Oil and ISIS

By Freeyad Ibrahim:

The terror organization , so-called ISIS, undeniably has multifunctional missions and tasks to achieve in the Middle East. It began first in Iraq.

First: to be involved in Iraqi interior affairs and to impose a government to their liking, and that is what has happened recently. Second: to put pressure on the Kurds to take part in the new government.

One may ask: why is a united Iraq so important to the US? The answer is : a united Iraqi means a stable Iraq, and a stable Iraq means a stable production and export of oil. And, more essentially, a stable oil price. Chaos, on the contrary, leads to a real crisis in the oil market: as a result, oil prices would fly sky-high, and this would impact on the oil price in the whole region and the world.

Now two goals have already been achieved, thanks to ISIS. What should the third, fourth and fifth…. be?

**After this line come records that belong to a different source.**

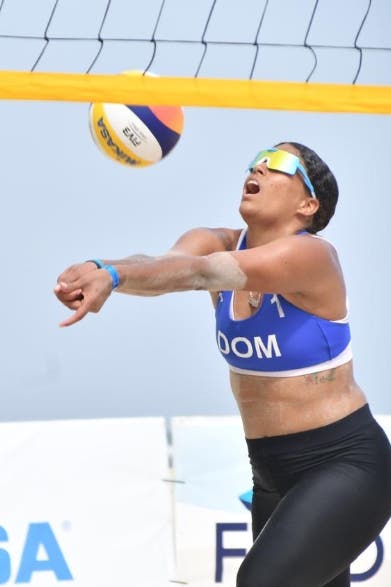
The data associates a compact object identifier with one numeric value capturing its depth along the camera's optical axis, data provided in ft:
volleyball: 24.98
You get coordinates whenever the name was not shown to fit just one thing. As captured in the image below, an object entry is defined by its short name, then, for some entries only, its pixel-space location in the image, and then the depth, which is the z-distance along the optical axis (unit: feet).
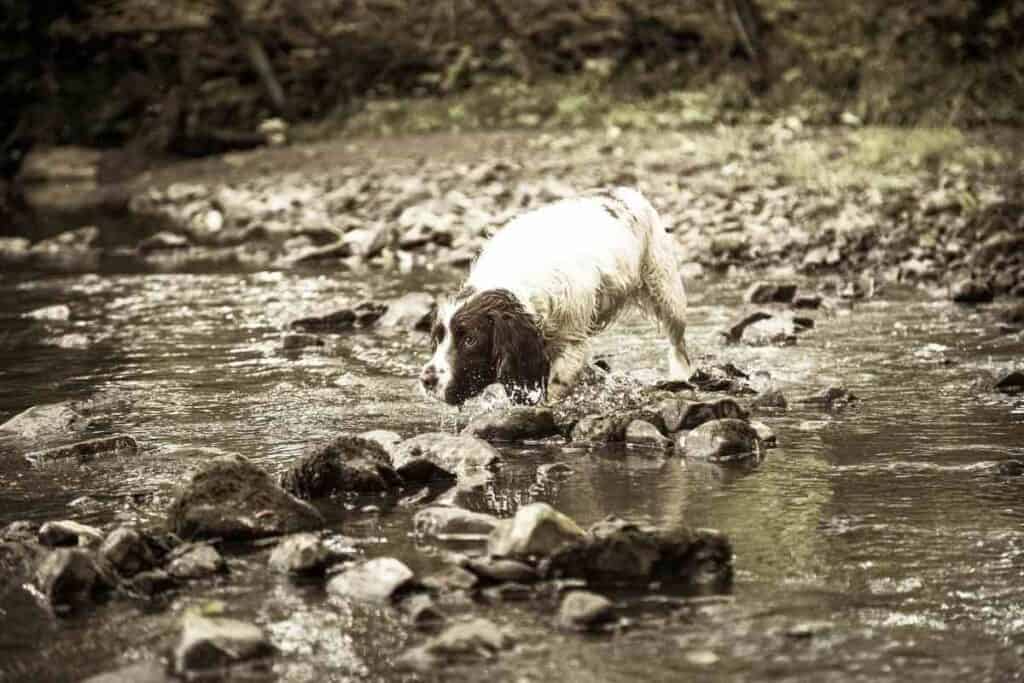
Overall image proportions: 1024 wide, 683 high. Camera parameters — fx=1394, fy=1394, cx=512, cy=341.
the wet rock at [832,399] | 20.88
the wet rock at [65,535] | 14.35
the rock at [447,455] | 17.30
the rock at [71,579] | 12.81
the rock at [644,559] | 12.94
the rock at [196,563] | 13.28
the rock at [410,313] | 29.37
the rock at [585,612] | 11.75
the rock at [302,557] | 13.29
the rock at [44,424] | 20.57
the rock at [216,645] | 11.02
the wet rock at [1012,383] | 21.03
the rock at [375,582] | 12.51
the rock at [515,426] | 19.56
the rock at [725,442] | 18.08
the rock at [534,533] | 13.32
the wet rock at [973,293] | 28.58
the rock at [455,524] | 14.62
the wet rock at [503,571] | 12.78
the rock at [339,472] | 16.38
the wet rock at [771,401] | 20.83
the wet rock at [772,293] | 29.84
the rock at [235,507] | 14.56
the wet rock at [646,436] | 18.74
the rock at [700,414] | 19.21
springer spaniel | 20.35
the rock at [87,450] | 18.83
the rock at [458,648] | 11.05
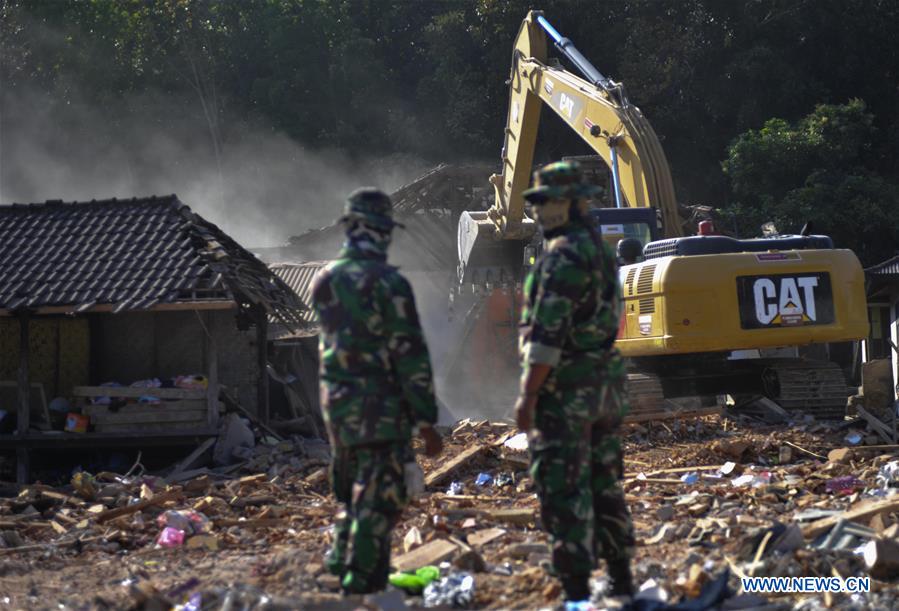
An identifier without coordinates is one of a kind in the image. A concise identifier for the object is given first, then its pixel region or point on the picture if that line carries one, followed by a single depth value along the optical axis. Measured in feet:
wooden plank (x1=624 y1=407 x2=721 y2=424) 39.42
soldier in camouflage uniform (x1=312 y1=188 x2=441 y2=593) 17.16
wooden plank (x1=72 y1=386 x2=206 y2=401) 46.32
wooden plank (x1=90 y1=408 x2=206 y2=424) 45.70
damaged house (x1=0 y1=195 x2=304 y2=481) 45.65
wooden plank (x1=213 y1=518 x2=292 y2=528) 29.19
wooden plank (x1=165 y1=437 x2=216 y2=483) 43.37
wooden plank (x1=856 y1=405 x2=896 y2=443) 36.02
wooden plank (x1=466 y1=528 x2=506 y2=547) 23.75
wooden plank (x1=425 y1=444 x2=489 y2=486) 33.83
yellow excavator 38.24
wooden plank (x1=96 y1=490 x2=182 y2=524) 31.91
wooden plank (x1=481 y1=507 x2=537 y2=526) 25.77
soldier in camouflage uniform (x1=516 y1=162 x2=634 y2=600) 16.90
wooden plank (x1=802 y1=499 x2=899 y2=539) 21.97
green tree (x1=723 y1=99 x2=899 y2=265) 89.71
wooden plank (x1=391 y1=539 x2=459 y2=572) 20.77
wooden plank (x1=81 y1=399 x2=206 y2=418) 46.01
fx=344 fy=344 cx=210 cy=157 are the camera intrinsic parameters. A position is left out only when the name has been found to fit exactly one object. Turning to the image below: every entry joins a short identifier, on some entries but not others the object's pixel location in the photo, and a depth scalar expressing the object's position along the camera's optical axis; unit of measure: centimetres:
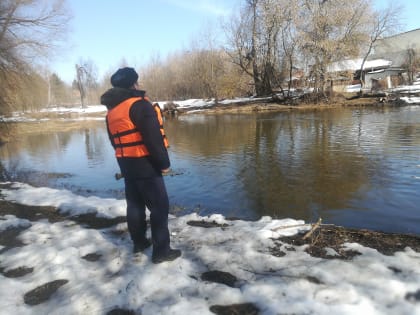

It is obvious that every state in danger of being attacked from outside needs to get weapons to defend itself. The new Iraqi government, and the Kurdish government, will certainly buy sufficient high-tech weapons from the US and the West in order to fortify themselves against the new threat.

Some European countries have already shown their desire and readiness to provide the Kurds and the Iraqis with the weapons they need to defend themselves against the (Western) ISIS. Today, for example, the French president announced that his country is supplying arms Iraq’s Kurds to fight against the Islamic State Jihadists . His EU partners are looking at doing so.

I do not think that Mr. President would have shown the same enthusiasm if Kurdistan was not an oil producing and exporting region.

I believe strongly that, if Syria’s Kurds were as rich as Iraq’s Kurds, France and its EU partners would have supplied them with arms first, because they need them more urgently, and have been fighting alone against their regime’s forces and ISIS.

Yes, the French Foreign Minister, like his EU partners, has expressed his deep sorrow and concern about what has happened to Iraq’s Kurds, but he uttered no word about the daily killings committed against the Syrian Kurdish civilians. The poor have no friends, as the proverb says.

US and Europe, act exactly as another proverb says: Eat with the Wolf and Cry with the Shepherd!

Freeyad Ibrahim was born in Soran, near Erbil. He was forced to flee Iraq in 1997 and now lives with his family in the Netherlands. He writes and translates in Kurdish, Arabic, English, Dutch and Farsi.